Can you rewrite the records below with every "common name" swapped for "vernacular name" and nothing else altered?

━━ ITEMS

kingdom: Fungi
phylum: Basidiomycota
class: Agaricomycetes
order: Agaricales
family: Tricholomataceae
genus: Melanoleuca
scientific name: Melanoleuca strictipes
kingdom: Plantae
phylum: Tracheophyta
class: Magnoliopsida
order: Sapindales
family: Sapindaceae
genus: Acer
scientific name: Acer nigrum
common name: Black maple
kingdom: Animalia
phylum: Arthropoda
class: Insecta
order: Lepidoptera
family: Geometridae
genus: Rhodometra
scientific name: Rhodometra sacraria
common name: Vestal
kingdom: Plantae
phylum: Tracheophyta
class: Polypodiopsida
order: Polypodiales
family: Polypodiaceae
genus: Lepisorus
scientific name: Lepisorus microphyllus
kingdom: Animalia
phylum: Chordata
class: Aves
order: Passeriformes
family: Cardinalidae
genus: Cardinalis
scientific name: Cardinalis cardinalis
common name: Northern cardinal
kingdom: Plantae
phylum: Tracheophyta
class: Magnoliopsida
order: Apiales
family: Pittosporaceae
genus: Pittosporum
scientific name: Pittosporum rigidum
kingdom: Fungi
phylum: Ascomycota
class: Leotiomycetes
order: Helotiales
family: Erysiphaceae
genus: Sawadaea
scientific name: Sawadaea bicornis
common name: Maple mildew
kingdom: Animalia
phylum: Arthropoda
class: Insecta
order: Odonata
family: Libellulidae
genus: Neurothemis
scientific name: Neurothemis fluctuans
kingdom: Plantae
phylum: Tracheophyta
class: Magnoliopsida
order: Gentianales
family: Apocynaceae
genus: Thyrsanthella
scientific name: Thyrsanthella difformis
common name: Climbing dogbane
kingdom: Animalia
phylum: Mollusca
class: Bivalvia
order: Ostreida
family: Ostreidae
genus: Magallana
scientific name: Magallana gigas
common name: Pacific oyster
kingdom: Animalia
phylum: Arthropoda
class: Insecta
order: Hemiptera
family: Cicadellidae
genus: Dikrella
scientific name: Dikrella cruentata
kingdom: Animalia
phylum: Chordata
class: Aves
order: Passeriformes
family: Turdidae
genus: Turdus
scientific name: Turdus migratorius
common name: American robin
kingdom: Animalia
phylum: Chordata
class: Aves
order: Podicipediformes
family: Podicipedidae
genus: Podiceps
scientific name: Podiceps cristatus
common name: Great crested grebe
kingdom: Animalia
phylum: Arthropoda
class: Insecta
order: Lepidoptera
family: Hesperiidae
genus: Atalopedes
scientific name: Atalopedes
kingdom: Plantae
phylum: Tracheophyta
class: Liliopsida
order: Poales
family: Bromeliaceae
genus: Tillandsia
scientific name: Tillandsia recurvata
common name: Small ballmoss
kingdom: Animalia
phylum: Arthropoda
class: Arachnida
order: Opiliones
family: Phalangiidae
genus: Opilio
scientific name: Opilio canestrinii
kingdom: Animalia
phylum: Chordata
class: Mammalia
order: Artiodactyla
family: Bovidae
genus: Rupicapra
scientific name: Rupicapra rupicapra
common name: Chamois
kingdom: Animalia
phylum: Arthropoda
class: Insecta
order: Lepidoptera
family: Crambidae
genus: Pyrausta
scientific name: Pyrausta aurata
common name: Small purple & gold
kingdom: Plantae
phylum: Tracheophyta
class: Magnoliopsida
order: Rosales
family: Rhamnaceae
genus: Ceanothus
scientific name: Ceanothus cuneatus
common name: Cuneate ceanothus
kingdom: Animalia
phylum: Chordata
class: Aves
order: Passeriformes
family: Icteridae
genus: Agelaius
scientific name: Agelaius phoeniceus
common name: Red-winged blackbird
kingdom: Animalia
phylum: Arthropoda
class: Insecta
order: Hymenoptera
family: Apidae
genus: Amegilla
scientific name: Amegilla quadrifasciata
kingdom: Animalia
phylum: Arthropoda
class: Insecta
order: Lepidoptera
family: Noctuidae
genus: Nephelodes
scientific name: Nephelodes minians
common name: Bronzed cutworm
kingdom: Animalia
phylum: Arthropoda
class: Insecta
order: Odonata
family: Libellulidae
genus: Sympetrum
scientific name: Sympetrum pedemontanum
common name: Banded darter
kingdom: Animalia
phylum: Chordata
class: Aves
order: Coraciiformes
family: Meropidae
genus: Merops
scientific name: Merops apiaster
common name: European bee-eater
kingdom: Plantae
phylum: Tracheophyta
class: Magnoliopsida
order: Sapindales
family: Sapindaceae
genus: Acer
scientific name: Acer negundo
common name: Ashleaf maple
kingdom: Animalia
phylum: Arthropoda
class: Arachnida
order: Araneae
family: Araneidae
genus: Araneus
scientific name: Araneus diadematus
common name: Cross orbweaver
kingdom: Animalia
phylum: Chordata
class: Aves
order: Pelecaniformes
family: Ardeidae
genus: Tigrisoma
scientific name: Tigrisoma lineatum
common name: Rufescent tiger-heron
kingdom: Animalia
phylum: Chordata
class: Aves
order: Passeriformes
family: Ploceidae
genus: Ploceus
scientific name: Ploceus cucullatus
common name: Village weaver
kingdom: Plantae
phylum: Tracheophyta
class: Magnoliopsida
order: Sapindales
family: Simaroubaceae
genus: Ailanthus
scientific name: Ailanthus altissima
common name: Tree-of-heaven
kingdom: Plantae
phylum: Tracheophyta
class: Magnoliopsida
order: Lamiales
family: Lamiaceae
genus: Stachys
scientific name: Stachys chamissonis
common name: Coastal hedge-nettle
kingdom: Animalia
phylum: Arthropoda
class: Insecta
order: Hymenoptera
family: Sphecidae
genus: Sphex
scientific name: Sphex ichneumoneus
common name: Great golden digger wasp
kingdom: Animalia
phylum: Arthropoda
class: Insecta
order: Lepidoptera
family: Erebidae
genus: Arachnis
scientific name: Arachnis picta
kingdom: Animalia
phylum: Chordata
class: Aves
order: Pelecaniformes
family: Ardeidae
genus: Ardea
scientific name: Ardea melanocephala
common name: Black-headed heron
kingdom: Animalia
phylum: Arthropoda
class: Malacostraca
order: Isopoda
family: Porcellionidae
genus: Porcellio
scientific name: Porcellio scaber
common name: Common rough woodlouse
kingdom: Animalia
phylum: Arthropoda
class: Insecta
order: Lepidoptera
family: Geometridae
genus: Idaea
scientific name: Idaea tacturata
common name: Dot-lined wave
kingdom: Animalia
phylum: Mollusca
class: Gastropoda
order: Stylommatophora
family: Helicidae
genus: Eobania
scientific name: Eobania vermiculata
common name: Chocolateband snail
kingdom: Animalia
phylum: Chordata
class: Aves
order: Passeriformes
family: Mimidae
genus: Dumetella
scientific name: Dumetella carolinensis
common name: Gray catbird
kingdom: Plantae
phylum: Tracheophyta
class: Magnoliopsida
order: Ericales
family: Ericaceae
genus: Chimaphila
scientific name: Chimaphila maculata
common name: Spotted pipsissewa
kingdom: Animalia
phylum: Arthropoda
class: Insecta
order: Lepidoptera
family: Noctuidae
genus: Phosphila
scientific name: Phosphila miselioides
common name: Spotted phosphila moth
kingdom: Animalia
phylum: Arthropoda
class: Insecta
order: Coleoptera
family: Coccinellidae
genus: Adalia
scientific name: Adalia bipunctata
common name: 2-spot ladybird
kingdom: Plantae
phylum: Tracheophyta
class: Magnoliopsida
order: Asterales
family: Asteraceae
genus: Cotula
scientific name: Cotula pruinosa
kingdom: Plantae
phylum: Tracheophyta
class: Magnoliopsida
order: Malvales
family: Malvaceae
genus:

━━━━

**FINISHED ANSWER:**
kingdom: Fungi
phylum: Basidiomycota
class: Agaricomycetes
order: Agaricales
family: Tricholomataceae
genus: Melanoleuca
scientific name: Melanoleuca strictipes
kingdom: Plantae
phylum: Tracheophyta
class: Magnoliopsida
order: Sapindales
family: Sapindaceae
genus: Acer
scientific name: Acer nigrum
vernacular name: Black maple
kingdom: Animalia
phylum: Arthropoda
class: Insecta
order: Lepidoptera
family: Geometridae
genus: Rhodometra
scientific name: Rhodometra sacraria
vernacular name: Vestal
kingdom: Plantae
phylum: Tracheophyta
class: Polypodiopsida
order: Polypodiales
family: Polypodiaceae
genus: Lepisorus
scientific name: Lepisorus microphyllus
kingdom: Animalia
phylum: Chordata
class: Aves
order: Passeriformes
family: Cardinalidae
genus: Cardinalis
scientific name: Cardinalis cardinalis
vernacular name: Northern cardinal
kingdom: Plantae
phylum: Tracheophyta
class: Magnoliopsida
order: Apiales
family: Pittosporaceae
genus: Pittosporum
scientific name: Pittosporum rigidum
kingdom: Fungi
phylum: Ascomycota
class: Leotiomycetes
order: Helotiales
family: Erysiphaceae
genus: Sawadaea
scientific name: Sawadaea bicornis
vernacular name: Maple mildew
kingdom: Animalia
phylum: Arthropoda
class: Insecta
order: Odonata
family: Libellulidae
genus: Neurothemis
scientific name: Neurothemis fluctuans
kingdom: Plantae
phylum: Tracheophyta
class: Magnoliopsida
order: Gentianales
family: Apocynaceae
genus: Thyrsanthella
scientific name: Thyrsanthella difformis
vernacular name: Climbing dogbane
kingdom: Animalia
phylum: Mollusca
class: Bivalvia
order: Ostreida
family: Ostreidae
genus: Magallana
scientific name: Magallana gigas
vernacular name: Pacific oyster
kingdom: Animalia
phylum: Arthropoda
class: Insecta
order: Hemiptera
family: Cicadellidae
genus: Dikrella
scientific name: Dikrella cruentata
kingdom: Animalia
phylum: Chordata
class: Aves
order: Passeriformes
family: Turdidae
genus: Turdus
scientific name: Turdus migratorius
vernacular name: American robin
kingdom: Animalia
phylum: Chordata
class: Aves
order: Podicipediformes
family: Podicipedidae
genus: Podiceps
scientific name: Podiceps cristatus
vernacular name: Great crested grebe
kingdom: Animalia
phylum: Arthropoda
class: Insecta
order: Lepidoptera
family: Hesperiidae
genus: Atalopedes
scientific name: Atalopedes
kingdom: Plantae
phylum: Tracheophyta
class: Liliopsida
order: Poales
family: Bromeliaceae
genus: Tillandsia
scientific name: Tillandsia recurvata
vernacular name: Small ballmoss
kingdom: Animalia
phylum: Arthropoda
class: Arachnida
order: Opiliones
family: Phalangiidae
genus: Opilio
scientific name: Opilio canestrinii
kingdom: Animalia
phylum: Chordata
class: Mammalia
order: Artiodactyla
family: Bovidae
genus: Rupicapra
scientific name: Rupicapra rupicapra
vernacular name: Chamois
kingdom: Animalia
phylum: Arthropoda
class: Insecta
order: Lepidoptera
family: Crambidae
genus: Pyrausta
scientific name: Pyrausta aurata
vernacular name: Small purple & gold
kingdom: Plantae
phylum: Tracheophyta
class: Magnoliopsida
order: Rosales
family: Rhamnaceae
genus: Ceanothus
scientific name: Ceanothus cuneatus
vernacular name: Cuneate ceanothus
kingdom: Animalia
phylum: Chordata
class: Aves
order: Passeriformes
family: Icteridae
genus: Agelaius
scientific name: Agelaius phoeniceus
vernacular name: Red-winged blackbird
kingdom: Animalia
phylum: Arthropoda
class: Insecta
order: Hymenoptera
family: Apidae
genus: Amegilla
scientific name: Amegilla quadrifasciata
kingdom: Animalia
phylum: Arthropoda
class: Insecta
order: Lepidoptera
family: Noctuidae
genus: Nephelodes
scientific name: Nephelodes minians
vernacular name: Bronzed cutworm
kingdom: Animalia
phylum: Arthropoda
class: Insecta
order: Odonata
family: Libellulidae
genus: Sympetrum
scientific name: Sympetrum pedemontanum
vernacular name: Banded darter
kingdom: Animalia
phylum: Chordata
class: Aves
order: Coraciiformes
family: Meropidae
genus: Merops
scientific name: Merops apiaster
vernacular name: European bee-eater
kingdom: Plantae
phylum: Tracheophyta
class: Magnoliopsida
order: Sapindales
family: Sapindaceae
genus: Acer
scientific name: Acer negundo
vernacular name: Ashleaf maple
kingdom: Animalia
phylum: Arthropoda
class: Arachnida
order: Araneae
family: Araneidae
genus: Araneus
scientific name: Araneus diadematus
vernacular name: Cross orbweaver
kingdom: Animalia
phylum: Chordata
class: Aves
order: Pelecaniformes
family: Ardeidae
genus: Tigrisoma
scientific name: Tigrisoma lineatum
vernacular name: Rufescent tiger-heron
kingdom: Animalia
phylum: Chordata
class: Aves
order: Passeriformes
family: Ploceidae
genus: Ploceus
scientific name: Ploceus cucullatus
vernacular name: Village weaver
kingdom: Plantae
phylum: Tracheophyta
class: Magnoliopsida
order: Sapindales
family: Simaroubaceae
genus: Ailanthus
scientific name: Ailanthus altissima
vernacular name: Tree-of-heaven
kingdom: Plantae
phylum: Tracheophyta
class: Magnoliopsida
order: Lamiales
family: Lamiaceae
genus: Stachys
scientific name: Stachys chamissonis
vernacular name: Coastal hedge-nettle
kingdom: Animalia
phylum: Arthropoda
class: Insecta
order: Hymenoptera
family: Sphecidae
genus: Sphex
scientific name: Sphex ichneumoneus
vernacular name: Great golden digger wasp
kingdom: Animalia
phylum: Arthropoda
class: Insecta
order: Lepidoptera
family: Erebidae
genus: Arachnis
scientific name: Arachnis picta
kingdom: Animalia
phylum: Chordata
class: Aves
order: Pelecaniformes
family: Ardeidae
genus: Ardea
scientific name: Ardea melanocephala
vernacular name: Black-headed heron
kingdom: Animalia
phylum: Arthropoda
class: Malacostraca
order: Isopoda
family: Porcellionidae
genus: Porcellio
scientific name: Porcellio scaber
vernacular name: Common rough woodlouse
kingdom: Animalia
phylum: Arthropoda
class: Insecta
order: Lepidoptera
family: Geometridae
genus: Idaea
scientific name: Idaea tacturata
vernacular name: Dot-lined wave
kingdom: Animalia
phylum: Mollusca
class: Gastropoda
order: Stylommatophora
family: Helicidae
genus: Eobania
scientific name: Eobania vermiculata
vernacular name: Chocolateband snail
kingdom: Animalia
phylum: Chordata
class: Aves
order: Passeriformes
family: Mimidae
genus: Dumetella
scientific name: Dumetella carolinensis
vernacular name: Gray catbird
kingdom: Plantae
phylum: Tracheophyta
class: Magnoliopsida
order: Ericales
family: Ericaceae
genus: Chimaphila
scientific name: Chimaphila maculata
vernacular name: Spotted pipsissewa
kingdom: Animalia
phylum: Arthropoda
class: Insecta
order: Lepidoptera
family: Noctuidae
genus: Phosphila
scientific name: Phosphila miselioides
vernacular name: Spotted phosphila moth
kingdom: Animalia
phylum: Arthropoda
class: Insecta
order: Coleoptera
family: Coccinellidae
genus: Adalia
scientific name: Adalia bipunctata
vernacular name: 2-spot ladybird
kingdom: Plantae
phylum: Tracheophyta
class: Magnoliopsida
order: Asterales
family: Asteraceae
genus: Cotula
scientific name: Cotula pruinosa
kingdom: Plantae
phylum: Tracheophyta
class: Magnoliopsida
order: Malvales
family: Malvaceae
genus:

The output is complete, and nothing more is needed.